The one-time short-notice instructor Spence found — senior lecturer Emily Touchstone MS’99, PhD’08 — was recognized with the 2018 Aage Møller Teaching Award by the School of Behavioral and Brain Sciences (BBS), an honor that reflects her impact on students.
“I am thrilled to have received the Aage Møller Teaching Award, established by a man who continues to set standards of excellence in academia,” Touchstone said. “It brings me great joy to teach the students at UT Dallas, to share in their process of learning, and to watch as they create and accomplish goals for their own success.”
The award was established in 2011 by Møller, Founders Professor, to promote and recognize outstanding teaching, and is given based on nominations by the faculty’s peers and students. Spence, associate dean for undergraduate studies in BBS, described Touchstone as having “a truly unique ability to engage students that is extremely valuable to our teaching missions.”
“I was familiar with Emily’s work as a clinical assistant professor for the Center for Children and Families and her research activities, so I called her — on a Sunday afternoon — and asked if she might possibly be willing to take on the class on short notice,” Spence said. “Thankfully, she enthusiastically accepted, and her willingness to step up in challenging circumstances, as she did in 2012, is typical of her collegial spirit that many of us have experienced working with her.”
Touchstone, recipient of the 2016 BBS Seniors' Choice Award and the 2015 UT Southwestern Medical Center Outstanding Educator Award for Clinical Instructors of Rehabilitation Counseling, was praised for her roles in mentoring students in teaching assistantships and research activities, serving on program and student committees, in addition to teaching four courses per semester.
“The students at UT Dallas are motivated within and beyond the classroom, and it has been while getting to know them in both contexts that I have realized the importance of our role as teachers,” Touchstone said. “In shaping my personal methods for student instruction, I rely on the lessons I have learned from my own mentors and colleagues here at UT Dallas.”
Dr. Hanna Ulatowska
Distinguished Lecturer Award
The Distinguished Lecturer Award went to Dr. Hanna Ulatowska, an employee of the University for 45 years. The honor, established in 2011, recognizes a faculty member for a sustained record of scholarly contribution in her field.

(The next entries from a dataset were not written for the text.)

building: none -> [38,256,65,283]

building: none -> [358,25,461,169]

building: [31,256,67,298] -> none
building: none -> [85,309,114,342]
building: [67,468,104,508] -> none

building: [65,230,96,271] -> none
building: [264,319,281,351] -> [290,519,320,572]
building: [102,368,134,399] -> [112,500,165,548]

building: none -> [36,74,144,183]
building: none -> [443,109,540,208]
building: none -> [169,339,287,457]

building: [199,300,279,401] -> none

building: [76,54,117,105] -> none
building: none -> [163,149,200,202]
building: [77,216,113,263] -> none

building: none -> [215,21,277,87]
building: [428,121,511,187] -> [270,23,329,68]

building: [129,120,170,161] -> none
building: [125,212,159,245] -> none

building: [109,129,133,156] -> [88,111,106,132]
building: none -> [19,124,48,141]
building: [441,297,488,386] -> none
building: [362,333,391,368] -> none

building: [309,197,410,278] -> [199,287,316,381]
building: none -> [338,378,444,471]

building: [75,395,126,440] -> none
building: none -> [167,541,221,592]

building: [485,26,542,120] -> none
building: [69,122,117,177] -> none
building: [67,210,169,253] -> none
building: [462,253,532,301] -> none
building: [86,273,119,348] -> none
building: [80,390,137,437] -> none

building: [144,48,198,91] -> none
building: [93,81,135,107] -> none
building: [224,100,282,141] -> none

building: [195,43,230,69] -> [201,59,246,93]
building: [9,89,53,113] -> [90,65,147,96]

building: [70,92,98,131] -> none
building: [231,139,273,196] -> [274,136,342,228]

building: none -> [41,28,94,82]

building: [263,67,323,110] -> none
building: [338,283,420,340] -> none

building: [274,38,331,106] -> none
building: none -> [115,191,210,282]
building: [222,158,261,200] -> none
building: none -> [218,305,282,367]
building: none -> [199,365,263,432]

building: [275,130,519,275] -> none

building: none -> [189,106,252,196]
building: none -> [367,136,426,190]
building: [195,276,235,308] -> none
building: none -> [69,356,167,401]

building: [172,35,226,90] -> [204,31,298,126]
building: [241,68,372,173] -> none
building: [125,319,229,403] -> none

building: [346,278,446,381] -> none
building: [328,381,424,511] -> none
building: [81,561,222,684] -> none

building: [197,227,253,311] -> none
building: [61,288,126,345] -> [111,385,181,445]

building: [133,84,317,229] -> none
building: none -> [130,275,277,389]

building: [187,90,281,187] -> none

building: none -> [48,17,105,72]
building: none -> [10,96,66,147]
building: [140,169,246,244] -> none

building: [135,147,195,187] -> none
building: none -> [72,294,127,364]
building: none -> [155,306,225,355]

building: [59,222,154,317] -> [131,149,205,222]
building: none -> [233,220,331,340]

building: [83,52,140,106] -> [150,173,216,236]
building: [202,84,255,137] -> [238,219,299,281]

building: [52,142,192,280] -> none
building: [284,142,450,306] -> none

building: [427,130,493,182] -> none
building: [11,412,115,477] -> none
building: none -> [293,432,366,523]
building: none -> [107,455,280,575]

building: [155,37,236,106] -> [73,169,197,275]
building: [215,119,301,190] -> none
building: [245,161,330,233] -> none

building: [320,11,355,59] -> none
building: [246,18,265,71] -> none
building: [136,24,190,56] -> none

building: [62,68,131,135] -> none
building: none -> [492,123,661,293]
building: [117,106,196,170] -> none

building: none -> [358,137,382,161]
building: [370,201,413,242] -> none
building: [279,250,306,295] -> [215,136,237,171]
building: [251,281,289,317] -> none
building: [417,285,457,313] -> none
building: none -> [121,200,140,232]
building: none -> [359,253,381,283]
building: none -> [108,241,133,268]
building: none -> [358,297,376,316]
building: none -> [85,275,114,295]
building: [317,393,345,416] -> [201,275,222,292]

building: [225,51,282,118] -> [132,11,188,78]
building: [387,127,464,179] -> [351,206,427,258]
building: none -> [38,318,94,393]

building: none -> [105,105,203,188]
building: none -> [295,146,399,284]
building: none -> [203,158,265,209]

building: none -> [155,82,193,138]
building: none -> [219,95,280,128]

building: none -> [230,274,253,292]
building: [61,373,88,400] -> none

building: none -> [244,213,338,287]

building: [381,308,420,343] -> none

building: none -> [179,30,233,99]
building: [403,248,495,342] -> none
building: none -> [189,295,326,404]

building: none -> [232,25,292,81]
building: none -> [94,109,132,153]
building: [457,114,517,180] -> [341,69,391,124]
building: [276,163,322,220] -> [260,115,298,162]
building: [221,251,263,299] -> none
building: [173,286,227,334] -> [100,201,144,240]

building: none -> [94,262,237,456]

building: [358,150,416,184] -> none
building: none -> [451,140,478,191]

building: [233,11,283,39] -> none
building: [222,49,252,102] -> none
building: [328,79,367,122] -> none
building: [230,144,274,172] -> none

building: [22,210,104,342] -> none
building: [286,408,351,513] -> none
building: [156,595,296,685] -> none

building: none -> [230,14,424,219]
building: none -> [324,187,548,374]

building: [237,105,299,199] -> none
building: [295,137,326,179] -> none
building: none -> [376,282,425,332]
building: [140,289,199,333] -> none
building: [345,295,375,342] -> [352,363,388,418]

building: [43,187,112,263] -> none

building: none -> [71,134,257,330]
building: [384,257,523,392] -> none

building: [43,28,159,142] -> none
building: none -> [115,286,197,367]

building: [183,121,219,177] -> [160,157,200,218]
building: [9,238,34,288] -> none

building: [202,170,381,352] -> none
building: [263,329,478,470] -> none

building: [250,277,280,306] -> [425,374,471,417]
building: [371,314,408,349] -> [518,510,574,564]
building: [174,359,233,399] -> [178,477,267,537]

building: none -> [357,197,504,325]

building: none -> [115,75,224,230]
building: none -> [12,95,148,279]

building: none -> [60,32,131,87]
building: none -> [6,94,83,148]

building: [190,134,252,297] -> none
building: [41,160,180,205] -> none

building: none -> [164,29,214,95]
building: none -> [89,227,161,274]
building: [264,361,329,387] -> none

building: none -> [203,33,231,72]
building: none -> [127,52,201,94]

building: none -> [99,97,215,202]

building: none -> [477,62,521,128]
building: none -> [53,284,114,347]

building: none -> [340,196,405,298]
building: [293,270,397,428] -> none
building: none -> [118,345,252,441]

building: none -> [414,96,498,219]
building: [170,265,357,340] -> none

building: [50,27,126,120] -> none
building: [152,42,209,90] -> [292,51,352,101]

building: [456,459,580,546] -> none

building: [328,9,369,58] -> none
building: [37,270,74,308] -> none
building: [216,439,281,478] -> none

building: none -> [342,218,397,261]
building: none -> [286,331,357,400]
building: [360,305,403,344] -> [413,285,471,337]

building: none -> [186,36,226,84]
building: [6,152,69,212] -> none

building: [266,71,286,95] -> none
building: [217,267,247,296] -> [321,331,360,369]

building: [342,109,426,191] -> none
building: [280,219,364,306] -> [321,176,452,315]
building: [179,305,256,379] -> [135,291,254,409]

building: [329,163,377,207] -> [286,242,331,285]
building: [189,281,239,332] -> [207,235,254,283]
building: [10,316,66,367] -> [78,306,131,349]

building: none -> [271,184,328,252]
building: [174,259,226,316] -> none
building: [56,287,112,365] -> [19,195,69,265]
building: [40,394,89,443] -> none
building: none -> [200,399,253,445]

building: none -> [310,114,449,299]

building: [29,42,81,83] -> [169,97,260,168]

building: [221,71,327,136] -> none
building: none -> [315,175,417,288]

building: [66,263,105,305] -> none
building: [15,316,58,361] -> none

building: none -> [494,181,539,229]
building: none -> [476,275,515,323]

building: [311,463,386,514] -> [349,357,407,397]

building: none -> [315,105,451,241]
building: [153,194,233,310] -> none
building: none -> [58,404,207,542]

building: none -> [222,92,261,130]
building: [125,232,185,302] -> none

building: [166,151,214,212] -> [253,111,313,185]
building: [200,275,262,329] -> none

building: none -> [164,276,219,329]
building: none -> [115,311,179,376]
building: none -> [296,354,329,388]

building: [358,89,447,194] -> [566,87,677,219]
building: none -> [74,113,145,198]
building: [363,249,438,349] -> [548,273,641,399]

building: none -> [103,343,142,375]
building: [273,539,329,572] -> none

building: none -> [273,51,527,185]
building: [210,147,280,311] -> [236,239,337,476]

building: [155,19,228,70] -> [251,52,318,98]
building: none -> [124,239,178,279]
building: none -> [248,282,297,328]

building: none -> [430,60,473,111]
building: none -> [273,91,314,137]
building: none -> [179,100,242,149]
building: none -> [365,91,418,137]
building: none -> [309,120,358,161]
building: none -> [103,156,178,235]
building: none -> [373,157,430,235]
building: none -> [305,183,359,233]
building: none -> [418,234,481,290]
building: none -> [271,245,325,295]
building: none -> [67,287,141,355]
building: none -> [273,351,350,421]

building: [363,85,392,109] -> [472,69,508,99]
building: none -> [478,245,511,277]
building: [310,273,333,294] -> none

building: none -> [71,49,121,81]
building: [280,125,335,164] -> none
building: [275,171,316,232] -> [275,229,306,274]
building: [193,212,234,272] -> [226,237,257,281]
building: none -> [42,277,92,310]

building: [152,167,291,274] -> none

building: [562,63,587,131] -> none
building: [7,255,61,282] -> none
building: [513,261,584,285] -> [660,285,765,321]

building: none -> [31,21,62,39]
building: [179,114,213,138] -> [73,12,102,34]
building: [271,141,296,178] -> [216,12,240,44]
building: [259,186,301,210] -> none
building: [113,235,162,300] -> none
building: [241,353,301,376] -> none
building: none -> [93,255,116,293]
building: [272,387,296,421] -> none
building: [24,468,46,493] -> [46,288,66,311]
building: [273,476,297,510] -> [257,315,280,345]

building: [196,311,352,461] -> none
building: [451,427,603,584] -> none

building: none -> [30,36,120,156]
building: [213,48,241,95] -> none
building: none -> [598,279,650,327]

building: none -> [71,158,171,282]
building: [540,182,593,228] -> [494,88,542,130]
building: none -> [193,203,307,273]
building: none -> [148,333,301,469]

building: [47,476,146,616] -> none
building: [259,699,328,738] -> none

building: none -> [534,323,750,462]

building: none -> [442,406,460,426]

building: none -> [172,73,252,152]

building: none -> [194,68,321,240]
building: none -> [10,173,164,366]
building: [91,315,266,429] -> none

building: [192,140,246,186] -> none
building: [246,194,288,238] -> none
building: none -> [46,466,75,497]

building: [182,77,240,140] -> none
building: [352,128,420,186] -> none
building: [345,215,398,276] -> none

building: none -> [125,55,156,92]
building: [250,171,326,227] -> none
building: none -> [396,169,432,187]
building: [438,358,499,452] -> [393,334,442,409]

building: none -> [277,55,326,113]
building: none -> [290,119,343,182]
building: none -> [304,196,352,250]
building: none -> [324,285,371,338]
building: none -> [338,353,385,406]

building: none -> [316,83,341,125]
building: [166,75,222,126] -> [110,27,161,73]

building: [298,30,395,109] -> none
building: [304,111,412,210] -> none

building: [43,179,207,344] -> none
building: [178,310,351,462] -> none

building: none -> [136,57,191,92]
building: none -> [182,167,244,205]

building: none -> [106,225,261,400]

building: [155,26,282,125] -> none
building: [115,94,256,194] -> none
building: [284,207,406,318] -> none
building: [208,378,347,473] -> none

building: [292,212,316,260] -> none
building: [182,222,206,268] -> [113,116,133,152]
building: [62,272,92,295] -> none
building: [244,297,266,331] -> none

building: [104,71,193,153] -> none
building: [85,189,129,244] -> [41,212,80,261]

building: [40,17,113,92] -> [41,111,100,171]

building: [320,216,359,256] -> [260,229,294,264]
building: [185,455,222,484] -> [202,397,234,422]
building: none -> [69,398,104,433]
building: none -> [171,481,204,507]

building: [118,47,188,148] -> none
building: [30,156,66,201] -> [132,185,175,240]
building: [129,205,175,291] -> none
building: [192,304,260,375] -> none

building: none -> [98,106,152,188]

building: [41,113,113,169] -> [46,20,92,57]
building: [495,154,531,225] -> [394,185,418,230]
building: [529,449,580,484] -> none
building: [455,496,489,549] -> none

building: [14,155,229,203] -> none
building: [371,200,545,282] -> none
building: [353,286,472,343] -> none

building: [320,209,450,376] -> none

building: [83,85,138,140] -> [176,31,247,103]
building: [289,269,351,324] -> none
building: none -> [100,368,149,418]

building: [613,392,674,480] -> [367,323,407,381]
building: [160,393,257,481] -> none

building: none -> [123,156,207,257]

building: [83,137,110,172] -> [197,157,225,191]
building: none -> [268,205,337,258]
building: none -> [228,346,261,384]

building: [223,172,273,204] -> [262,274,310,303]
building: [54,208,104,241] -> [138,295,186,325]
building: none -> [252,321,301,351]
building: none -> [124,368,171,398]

A concentration camp survivor, Ulatowska received the Copernicus Prize from the Polish Neuropsychological Society for her work with Auschwitz survivors. She was named a Champion of Diversity by the Office of Diversity and Community Engagement in 2011, and gave the Polykarp Kusch Lecture in 1998 on “Narrative in Human Experience.”
Ulatowska describes her motivation to study narratives of World War II testimonials via a quotation from Dr. Oliver Sacks’ essay collection, The Man Who Mistook His Wife for a Hat.
“Each of us is a singular narrative, which is constructed, continually, unconsciously, by, through, and in us — through our perceptions, our feelings, our thoughts, our actions; and not least, our discourse, our spoken narrations.”
Ulatowska’s work has taken her to her native Poland to conduct research on how people deal with traumatic events and how it affects their ability to communicate.
“Many of these ‘wounded storytellers’ have amazing stories that they’ve never been able to tell,” she said when discussing her Copernicus Prize in 2010. “I want to do whatever I can to enable them to share with us.”
Her work with stroke patients is similarly focused on their ability to tell their stories, overcoming the hurdles created by the condition.
“Once you lose your ability to communicate, your identity changes completely,” Ulatowska told The Dallas Morning News in 2011. “But the stroke victims I know, most of them are fighters.”
Dr. Robert Stillman, BBS associate dean for graduate studies, singled out Ulatowska for her teaching style and ability to connect to her students both in and beyond the classroom, as well as for her work with World War II veterans.
“Dr. Ulatowska is very humble, and she is the perfect exemplar of the type of gifted speaker we seek to recognize with the BBS Distinguished Lecturer Award,” Stillman said.